Records contained in a dataset
┄┄┄┄┄┄┄┄┄┄┄┄┄┄┄┄┄┄┄┄

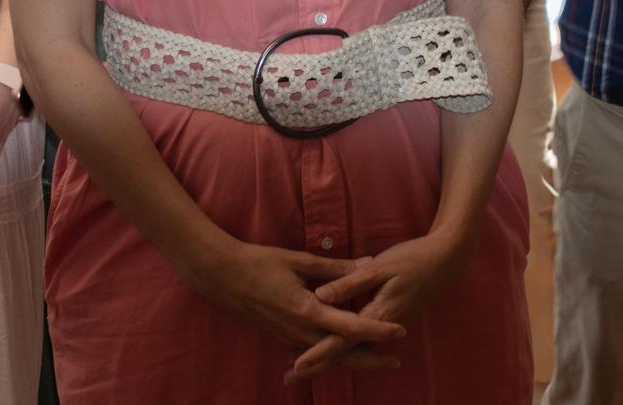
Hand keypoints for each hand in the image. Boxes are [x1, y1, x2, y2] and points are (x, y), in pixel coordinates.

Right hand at [183, 240, 405, 371]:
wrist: (221, 276)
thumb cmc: (259, 263)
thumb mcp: (299, 260)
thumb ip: (335, 267)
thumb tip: (367, 264)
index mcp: (307, 311)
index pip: (351, 326)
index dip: (378, 330)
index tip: (401, 331)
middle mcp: (300, 331)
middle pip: (343, 354)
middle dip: (371, 360)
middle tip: (396, 361)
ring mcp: (289, 337)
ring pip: (328, 357)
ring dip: (353, 359)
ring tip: (376, 358)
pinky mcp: (282, 336)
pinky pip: (312, 352)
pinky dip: (330, 356)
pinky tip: (340, 352)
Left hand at [296, 232, 470, 380]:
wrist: (447, 261)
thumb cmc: (413, 259)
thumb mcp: (381, 267)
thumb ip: (349, 282)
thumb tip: (320, 296)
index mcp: (377, 315)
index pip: (341, 339)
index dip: (318, 353)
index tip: (297, 365)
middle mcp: (381, 327)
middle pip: (344, 352)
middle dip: (317, 364)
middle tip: (288, 378)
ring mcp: (385, 326)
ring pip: (352, 348)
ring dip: (327, 357)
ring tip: (301, 367)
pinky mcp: (387, 320)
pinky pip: (361, 339)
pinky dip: (342, 344)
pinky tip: (326, 342)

┄┄┄┄┄┄┄┄┄┄┄┄┄┄┄┄┄┄┄┄

The task:
Filter the entries down to the lines with the word "thumb" in them.

Finished exercise:
thumb cmc: (259, 263)
thumb mcp: (299, 260)
thumb ip: (335, 267)
thumb tip: (367, 264)
thumb cmc: (413, 259)
thumb mcp: (381, 267)
thumb ip: (349, 282)
thumb tip: (320, 296)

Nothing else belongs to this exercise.